▸ TASKS TO PERFORM:
[A] Decide whether each statement below agrees with the article on thermoplastic polyurethanes. For each, answer yes or no and quote the words from the article that settle it. (i) Most conventional TPUs use MDI as the isocyanate component. (ii) TPUs are formed by branched polymeric chains. (iii) The elastomers made from hydroxyl-terminated polybutadiene diols have poor resistance to aqueous acids.
[B] Pick up the article on thermoplastic polyurethanes after its last sentence and keep writing it.

▸ PROVIDED TEXT:
┄┄┄┄┄┄┄┄┄┄┄┄┄┄┄┄┄┄┄┄

Adhesives Magazine

Novel Thermoplastic Polyurethanes for Adhesives and Sealants

June 2, 2003
Thermoplastic polyurethanes are formed by linear polymeric chains of segmented structure. Development of soft grades of TPUs has been reported among the latest trends in the TPU market. This article focuses on a study on the development of these formulations.

Table 1
Thermoplastic polyurethanes (TPUs) are formed by linear polymeric chains of segmented structure. They are prepared by the addition reaction of difunctional isocyanates, chain extenders and long-chain polyols. Most conventional TPUs are based on either polyester or polyether polyols, 4,4’-diphenylmethane diisocyanate (MDI) as the isocyanate component and 1,4-butanediol (BDO) as a chain extender[1].

Hydroxyl-terminated polybutadiene diols are now available that can be employed to prepare novel soft TPUs. These hydrophobic elastomers are suitable for adhesive and sealant applications requiring excellent hydrolytic stability, low-temperature flexibility, and outstanding resistance to aqueous acids and bases.

┄┄┄┄┄┄┄┄┄┄┄┄┄┄┄┄┄┄┄┄

▸ MATERIAL PROVIDED:
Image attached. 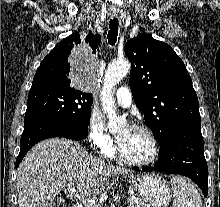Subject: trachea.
Returning <instances> with one entry per match:
<instances>
[{
	"label": "trachea",
	"instance_id": "1",
	"mask_svg": "<svg viewBox=\"0 0 220 207\" xmlns=\"http://www.w3.org/2000/svg\"><path fill=\"white\" fill-rule=\"evenodd\" d=\"M118 27H119V22L118 19H112L110 20L109 24V32H108V42L110 45H115L118 37Z\"/></svg>",
	"mask_w": 220,
	"mask_h": 207
}]
</instances>
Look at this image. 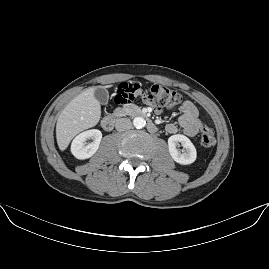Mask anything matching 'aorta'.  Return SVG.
I'll return each mask as SVG.
<instances>
[{"label": "aorta", "instance_id": "obj_1", "mask_svg": "<svg viewBox=\"0 0 269 269\" xmlns=\"http://www.w3.org/2000/svg\"><path fill=\"white\" fill-rule=\"evenodd\" d=\"M146 121L142 117H135L133 119V126L136 128H142L145 125Z\"/></svg>", "mask_w": 269, "mask_h": 269}]
</instances>
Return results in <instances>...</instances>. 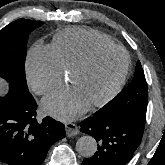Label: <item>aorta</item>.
Listing matches in <instances>:
<instances>
[{
	"mask_svg": "<svg viewBox=\"0 0 165 165\" xmlns=\"http://www.w3.org/2000/svg\"><path fill=\"white\" fill-rule=\"evenodd\" d=\"M76 151L84 157H91L97 151V142L94 137L86 135L76 142Z\"/></svg>",
	"mask_w": 165,
	"mask_h": 165,
	"instance_id": "762f6f07",
	"label": "aorta"
}]
</instances>
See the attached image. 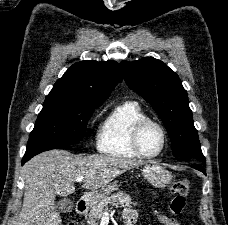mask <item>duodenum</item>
<instances>
[{
  "label": "duodenum",
  "instance_id": "410a0bca",
  "mask_svg": "<svg viewBox=\"0 0 228 225\" xmlns=\"http://www.w3.org/2000/svg\"><path fill=\"white\" fill-rule=\"evenodd\" d=\"M90 203V198H81L75 204V216L69 222V225H80V218L87 210ZM126 225H133V223L128 220Z\"/></svg>",
  "mask_w": 228,
  "mask_h": 225
}]
</instances>
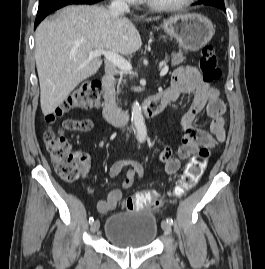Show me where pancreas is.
<instances>
[{"label":"pancreas","instance_id":"pancreas-1","mask_svg":"<svg viewBox=\"0 0 265 269\" xmlns=\"http://www.w3.org/2000/svg\"><path fill=\"white\" fill-rule=\"evenodd\" d=\"M184 53L179 51L178 53H173L171 56V66H177L185 60ZM120 88H117V93H120Z\"/></svg>","mask_w":265,"mask_h":269}]
</instances>
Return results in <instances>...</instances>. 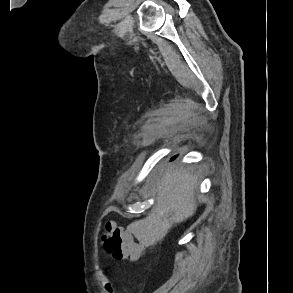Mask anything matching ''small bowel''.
I'll use <instances>...</instances> for the list:
<instances>
[{
  "label": "small bowel",
  "instance_id": "obj_1",
  "mask_svg": "<svg viewBox=\"0 0 293 293\" xmlns=\"http://www.w3.org/2000/svg\"><path fill=\"white\" fill-rule=\"evenodd\" d=\"M96 275L98 279L102 282L103 287L107 293H115L111 282L109 281L108 277L102 270H98Z\"/></svg>",
  "mask_w": 293,
  "mask_h": 293
}]
</instances>
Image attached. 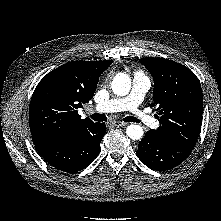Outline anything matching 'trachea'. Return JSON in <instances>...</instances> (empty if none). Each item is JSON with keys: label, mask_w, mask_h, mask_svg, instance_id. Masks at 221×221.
<instances>
[{"label": "trachea", "mask_w": 221, "mask_h": 221, "mask_svg": "<svg viewBox=\"0 0 221 221\" xmlns=\"http://www.w3.org/2000/svg\"><path fill=\"white\" fill-rule=\"evenodd\" d=\"M91 118L94 121L103 122L107 120V117L103 114L95 113L91 115ZM125 122H138V120L133 116H128L124 118Z\"/></svg>", "instance_id": "trachea-1"}]
</instances>
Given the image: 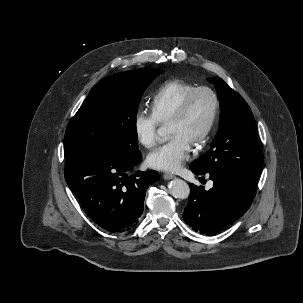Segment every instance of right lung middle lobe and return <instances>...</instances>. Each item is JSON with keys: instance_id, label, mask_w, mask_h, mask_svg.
I'll return each instance as SVG.
<instances>
[{"instance_id": "right-lung-middle-lobe-1", "label": "right lung middle lobe", "mask_w": 303, "mask_h": 303, "mask_svg": "<svg viewBox=\"0 0 303 303\" xmlns=\"http://www.w3.org/2000/svg\"><path fill=\"white\" fill-rule=\"evenodd\" d=\"M161 69H137L102 79L69 121L64 156L98 146L125 159L141 157L136 114L141 96Z\"/></svg>"}]
</instances>
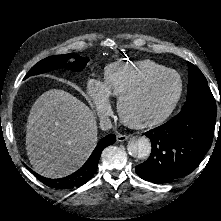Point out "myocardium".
Here are the masks:
<instances>
[{"instance_id": "obj_1", "label": "myocardium", "mask_w": 221, "mask_h": 221, "mask_svg": "<svg viewBox=\"0 0 221 221\" xmlns=\"http://www.w3.org/2000/svg\"><path fill=\"white\" fill-rule=\"evenodd\" d=\"M174 75L178 79V91L170 104L164 108L159 113L146 117V118H136L133 117L127 110L128 103L147 91L157 80L167 76ZM183 94V80L178 72L172 69H165L161 72L155 73L148 77L146 80L138 84L137 86L131 88L123 95L120 96L118 101V113L122 121L131 128L143 129L149 128L163 123L175 110Z\"/></svg>"}]
</instances>
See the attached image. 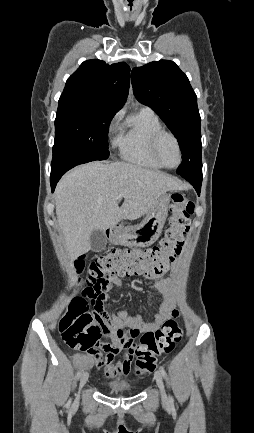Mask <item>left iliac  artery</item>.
<instances>
[{"label": "left iliac artery", "mask_w": 254, "mask_h": 433, "mask_svg": "<svg viewBox=\"0 0 254 433\" xmlns=\"http://www.w3.org/2000/svg\"><path fill=\"white\" fill-rule=\"evenodd\" d=\"M159 370H160L162 376L165 378L166 377V371H165V369L163 367H160ZM169 403L171 405L174 404V400H173L172 396H169Z\"/></svg>", "instance_id": "left-iliac-artery-1"}]
</instances>
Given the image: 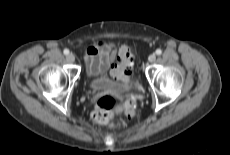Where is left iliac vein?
<instances>
[{"mask_svg": "<svg viewBox=\"0 0 230 155\" xmlns=\"http://www.w3.org/2000/svg\"><path fill=\"white\" fill-rule=\"evenodd\" d=\"M149 62H155L156 60V55L155 54H150L148 57Z\"/></svg>", "mask_w": 230, "mask_h": 155, "instance_id": "left-iliac-vein-1", "label": "left iliac vein"}]
</instances>
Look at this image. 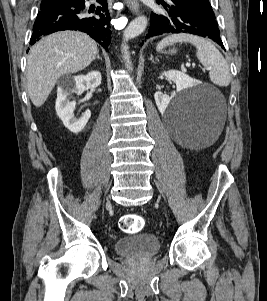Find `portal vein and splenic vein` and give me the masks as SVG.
<instances>
[{"instance_id":"1","label":"portal vein and splenic vein","mask_w":267,"mask_h":301,"mask_svg":"<svg viewBox=\"0 0 267 301\" xmlns=\"http://www.w3.org/2000/svg\"><path fill=\"white\" fill-rule=\"evenodd\" d=\"M187 66H190V64L189 63H187ZM207 70H209V68H206Z\"/></svg>"}]
</instances>
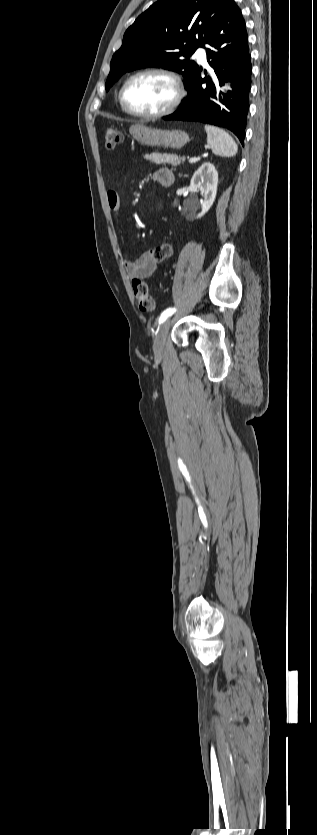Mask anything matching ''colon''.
<instances>
[{
    "instance_id": "1",
    "label": "colon",
    "mask_w": 317,
    "mask_h": 835,
    "mask_svg": "<svg viewBox=\"0 0 317 835\" xmlns=\"http://www.w3.org/2000/svg\"><path fill=\"white\" fill-rule=\"evenodd\" d=\"M122 140L121 134L114 128H107L104 131V142L108 149H114ZM174 246L166 243L158 247L151 248L149 252L157 261H164L170 259L174 255ZM132 289L134 296L138 302L139 308L142 311H152L155 307L154 299L148 293L147 284L140 279L132 280Z\"/></svg>"
}]
</instances>
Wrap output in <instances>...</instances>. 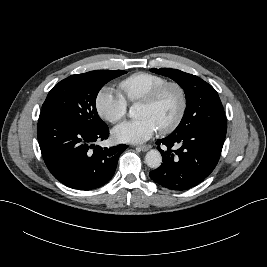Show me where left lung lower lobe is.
<instances>
[{
  "label": "left lung lower lobe",
  "instance_id": "left-lung-lower-lobe-1",
  "mask_svg": "<svg viewBox=\"0 0 267 267\" xmlns=\"http://www.w3.org/2000/svg\"><path fill=\"white\" fill-rule=\"evenodd\" d=\"M227 124L198 126L158 140L163 163L149 173L151 179L171 190L195 187L213 171L220 158ZM166 146L163 151L160 146ZM179 147L173 150L172 147Z\"/></svg>",
  "mask_w": 267,
  "mask_h": 267
}]
</instances>
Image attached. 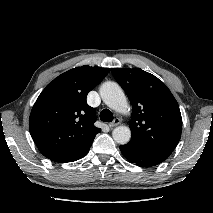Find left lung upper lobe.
<instances>
[{
	"instance_id": "1",
	"label": "left lung upper lobe",
	"mask_w": 213,
	"mask_h": 213,
	"mask_svg": "<svg viewBox=\"0 0 213 213\" xmlns=\"http://www.w3.org/2000/svg\"><path fill=\"white\" fill-rule=\"evenodd\" d=\"M111 72L132 105L130 143L170 156L181 137L182 118L168 87L139 68H112Z\"/></svg>"
}]
</instances>
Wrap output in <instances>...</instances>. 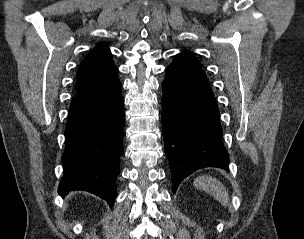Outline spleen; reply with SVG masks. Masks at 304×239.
<instances>
[{"label":"spleen","instance_id":"1","mask_svg":"<svg viewBox=\"0 0 304 239\" xmlns=\"http://www.w3.org/2000/svg\"><path fill=\"white\" fill-rule=\"evenodd\" d=\"M195 187L213 196L223 206L229 205V195L224 185L210 176H200L194 180Z\"/></svg>","mask_w":304,"mask_h":239}]
</instances>
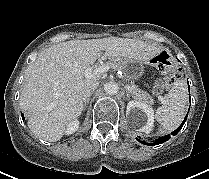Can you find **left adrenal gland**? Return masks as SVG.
Masks as SVG:
<instances>
[{
	"mask_svg": "<svg viewBox=\"0 0 209 179\" xmlns=\"http://www.w3.org/2000/svg\"><path fill=\"white\" fill-rule=\"evenodd\" d=\"M126 91V97H127V100H129L130 99V92L129 91H127V90H125Z\"/></svg>",
	"mask_w": 209,
	"mask_h": 179,
	"instance_id": "a2214340",
	"label": "left adrenal gland"
}]
</instances>
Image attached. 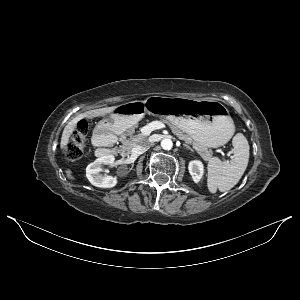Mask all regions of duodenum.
<instances>
[{
	"label": "duodenum",
	"instance_id": "410a0bca",
	"mask_svg": "<svg viewBox=\"0 0 300 300\" xmlns=\"http://www.w3.org/2000/svg\"><path fill=\"white\" fill-rule=\"evenodd\" d=\"M93 143L97 147L99 157H107L116 154L114 148V139L112 135L105 129H99L93 134Z\"/></svg>",
	"mask_w": 300,
	"mask_h": 300
}]
</instances>
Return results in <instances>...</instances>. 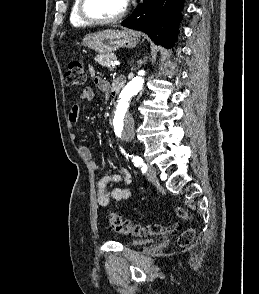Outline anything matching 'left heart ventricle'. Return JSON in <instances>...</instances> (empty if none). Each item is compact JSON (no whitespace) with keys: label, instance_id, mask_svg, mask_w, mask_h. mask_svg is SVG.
Listing matches in <instances>:
<instances>
[{"label":"left heart ventricle","instance_id":"left-heart-ventricle-1","mask_svg":"<svg viewBox=\"0 0 259 294\" xmlns=\"http://www.w3.org/2000/svg\"><path fill=\"white\" fill-rule=\"evenodd\" d=\"M125 4L123 0H87L86 11L95 18H110L119 14Z\"/></svg>","mask_w":259,"mask_h":294}]
</instances>
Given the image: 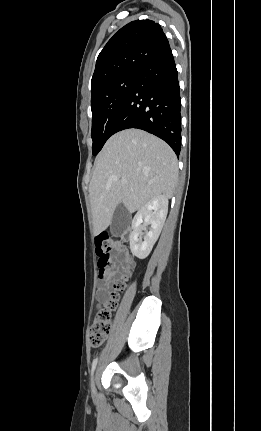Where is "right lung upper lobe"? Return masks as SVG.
Instances as JSON below:
<instances>
[{
  "instance_id": "cb5924a9",
  "label": "right lung upper lobe",
  "mask_w": 261,
  "mask_h": 431,
  "mask_svg": "<svg viewBox=\"0 0 261 431\" xmlns=\"http://www.w3.org/2000/svg\"><path fill=\"white\" fill-rule=\"evenodd\" d=\"M168 48V39L158 23L152 20L128 23L108 41L98 55L91 91L121 75L139 73Z\"/></svg>"
}]
</instances>
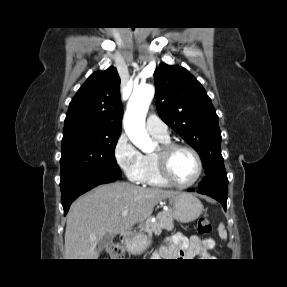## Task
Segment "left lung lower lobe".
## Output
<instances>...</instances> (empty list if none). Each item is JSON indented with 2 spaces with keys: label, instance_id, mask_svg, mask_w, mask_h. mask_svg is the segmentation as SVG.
<instances>
[{
  "label": "left lung lower lobe",
  "instance_id": "left-lung-lower-lobe-1",
  "mask_svg": "<svg viewBox=\"0 0 287 287\" xmlns=\"http://www.w3.org/2000/svg\"><path fill=\"white\" fill-rule=\"evenodd\" d=\"M188 191H193V190L190 189ZM198 192L216 199L222 204L223 208L226 210V203H227L228 195H224L222 193L213 192V191H207V190H199Z\"/></svg>",
  "mask_w": 287,
  "mask_h": 287
}]
</instances>
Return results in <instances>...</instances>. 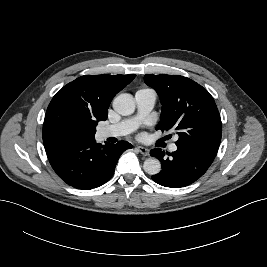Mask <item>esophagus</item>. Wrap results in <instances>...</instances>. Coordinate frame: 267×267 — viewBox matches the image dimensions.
<instances>
[{
  "instance_id": "1",
  "label": "esophagus",
  "mask_w": 267,
  "mask_h": 267,
  "mask_svg": "<svg viewBox=\"0 0 267 267\" xmlns=\"http://www.w3.org/2000/svg\"><path fill=\"white\" fill-rule=\"evenodd\" d=\"M137 149L144 156H149V150L146 147L138 146Z\"/></svg>"
}]
</instances>
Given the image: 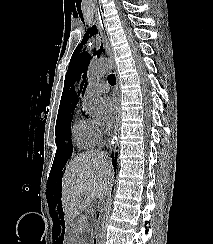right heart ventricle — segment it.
I'll use <instances>...</instances> for the list:
<instances>
[{
  "mask_svg": "<svg viewBox=\"0 0 213 244\" xmlns=\"http://www.w3.org/2000/svg\"><path fill=\"white\" fill-rule=\"evenodd\" d=\"M71 133L73 143L79 149L92 148L97 144L89 120L76 119L72 124Z\"/></svg>",
  "mask_w": 213,
  "mask_h": 244,
  "instance_id": "obj_1",
  "label": "right heart ventricle"
}]
</instances>
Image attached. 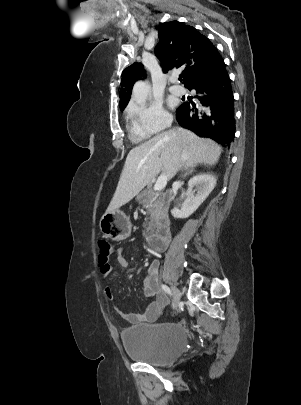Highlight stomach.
<instances>
[{
  "label": "stomach",
  "instance_id": "stomach-1",
  "mask_svg": "<svg viewBox=\"0 0 301 405\" xmlns=\"http://www.w3.org/2000/svg\"><path fill=\"white\" fill-rule=\"evenodd\" d=\"M131 222L129 217L122 211L105 212L99 222V228L103 235L114 241H121L130 236Z\"/></svg>",
  "mask_w": 301,
  "mask_h": 405
}]
</instances>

┄┄┄┄┄┄┄┄┄┄┄┄┄┄┄┄┄┄┄┄

▸ RESPONSES:
[A]
(i) Yes: "4,4’-diphenylmethane diisocyanate (MDI) as the isocyanate component"
(ii) No: "formed by linear polymeric chains of segmented structure"
(iii) No: "outstanding resistance to aqueous acids and bases"

[B]
Development of soft grades of TPUs (having hardness ranging from 70-85 Shore A) has been reported among the latest trends in the TPU market. The main interest of researchers is focused on the polyol component[2].

Table 2
Polyurethanes based on polybutadiene polyols could fall into this category. Moreover, they are known for excellent hydrophobicity, hydrolytic and chemical resistance, electrical insulation properties, and low-temperature elasticity[3-5]. However, most commercially available hydroxyl-terminated polybutadienes are manufactured by a free-radical polymerization technology (e.g., the Poly bd resins of Sartomer). This technology yields polyols with functionalities exceeding the value 2.0 that are not applicable in TPU systems[6].

Polybutadiene polyols with a functionality of 2.0, designated Difol, were developed by Amoco Chemical Co. (now BP) several years ago[7]. These polybutadiene diols proved to be suitable components in the preparation of TPU elastomers[8]. However, Difol polyols have not been commercialized.

Krasol LBH polybutadiene diols, manufactured by Kaucuk and distributed exclusively through Sartomer and its sister company Cray Valley, are anionically polymerized products with very narrow molecular-weight distribution containing no species with functionality higher than 2.0[9]. Krasol LBH diols are available in the molecular-weight range from 2,000 to 10,000. The commercially manufactured products are terminated by secondary-OH groups; however, developmental grades of Krasol LBH-P with primary-OH groups are also available in limited amounts.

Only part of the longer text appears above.